An important health and safety aspect to take into account when dealing with drying grass is the amounts of spores that semi rotten grass produces. These spores are a respiratory sensitisers and can lead to chest problems if breathed, hence the use of a mask. 

With the several barrow loads we brought in, we should have enough compost to dig into the soil when the next growing season starts in late February or early March. As the grass was rather dry, we had to water it to ensure it rots over the Winter months. 

Another of the big jobs that we normally undertake before the wet and cold weather season starts is the preparation of the soil in the areas now empty of growing plants in readiness to sow the oats as a green manure.

We considered buying a mechanical rotovator but decided against this once we found out that using these devices would kill most of the earthworms, an invertebrate whose benefits to the soil are numerous as they help the break down of organic matter and improve soil structure with the tunnels they create which also help improve soil compaction and aeration. Consequently, we use a spade or garden fork to dig the soil. It is nice to see how the earthworm population appears to increase year after year and as a result of the organic matter added to the soil.

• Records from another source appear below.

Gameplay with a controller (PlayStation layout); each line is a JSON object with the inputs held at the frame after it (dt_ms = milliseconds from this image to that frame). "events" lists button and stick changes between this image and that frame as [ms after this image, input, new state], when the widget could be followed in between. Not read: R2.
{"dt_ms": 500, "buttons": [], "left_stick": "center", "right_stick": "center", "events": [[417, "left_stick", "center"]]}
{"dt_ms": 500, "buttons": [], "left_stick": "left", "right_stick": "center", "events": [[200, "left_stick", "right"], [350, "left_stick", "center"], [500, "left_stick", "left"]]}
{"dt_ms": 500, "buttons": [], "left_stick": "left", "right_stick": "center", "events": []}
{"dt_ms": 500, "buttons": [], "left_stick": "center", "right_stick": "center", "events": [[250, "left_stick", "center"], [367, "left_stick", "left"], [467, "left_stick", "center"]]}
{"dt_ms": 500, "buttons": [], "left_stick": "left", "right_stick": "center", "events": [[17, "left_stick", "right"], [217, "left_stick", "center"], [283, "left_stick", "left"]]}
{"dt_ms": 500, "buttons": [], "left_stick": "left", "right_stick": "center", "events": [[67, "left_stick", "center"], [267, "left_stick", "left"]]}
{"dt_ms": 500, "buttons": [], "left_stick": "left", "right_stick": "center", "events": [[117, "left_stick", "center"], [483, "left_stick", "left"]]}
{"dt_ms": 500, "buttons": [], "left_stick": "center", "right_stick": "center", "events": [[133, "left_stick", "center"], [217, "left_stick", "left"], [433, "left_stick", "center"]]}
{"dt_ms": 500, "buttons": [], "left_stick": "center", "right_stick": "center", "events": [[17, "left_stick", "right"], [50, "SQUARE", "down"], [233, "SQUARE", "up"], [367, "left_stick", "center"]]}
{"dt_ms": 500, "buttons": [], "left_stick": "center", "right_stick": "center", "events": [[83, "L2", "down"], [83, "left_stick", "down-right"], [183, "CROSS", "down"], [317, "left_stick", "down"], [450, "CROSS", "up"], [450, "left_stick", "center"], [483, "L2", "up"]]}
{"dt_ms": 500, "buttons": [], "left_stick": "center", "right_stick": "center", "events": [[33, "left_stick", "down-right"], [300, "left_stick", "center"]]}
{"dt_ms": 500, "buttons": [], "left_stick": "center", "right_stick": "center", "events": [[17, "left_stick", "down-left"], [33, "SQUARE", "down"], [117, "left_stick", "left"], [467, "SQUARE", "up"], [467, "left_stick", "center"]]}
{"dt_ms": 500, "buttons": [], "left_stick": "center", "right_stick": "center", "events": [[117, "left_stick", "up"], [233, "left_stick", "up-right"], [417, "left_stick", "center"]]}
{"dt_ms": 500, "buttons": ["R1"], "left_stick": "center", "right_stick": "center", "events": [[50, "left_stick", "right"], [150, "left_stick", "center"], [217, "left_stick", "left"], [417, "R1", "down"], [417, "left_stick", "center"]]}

Once the soil is dug over, a light sprinkling of oat seeds is applied over the whole surface before the seeds get gently raked into the soil. Some people leave the oat seeds to germinate whilst they lay on the soil surface. We favour covering them lightly with soil by raking them in.

As the oats grow, their roots reach deep into the soil breaking it up and thus improving its structure. With the oats covering the surface of the soil, seeds from weeds are less likely to germinate; the oats will also help fixing nitrogen to the soil. Nitrogen is washed from the soil when it rains but when the oats are grown in the soil they absorb the nitrogen they needed to grow. When the oats get dug into the soil next season, the nitrogen will be released back into the soil as the oat grass decomposes at the same time that the breaking down of the organic matter will increase soil fertility and the amount of humidity the soil can retain. As you can see, the benefits from sowing oats or any other type of green manure at this time of the year are many.

We will often see Gawber and Wentworth eating tender oat shoots to purge themselves, another good reason to continue sowing oats at this time of the year. We find the oats will start germinating within 7 to 10 days depending on weather condition such as warmth and humidity.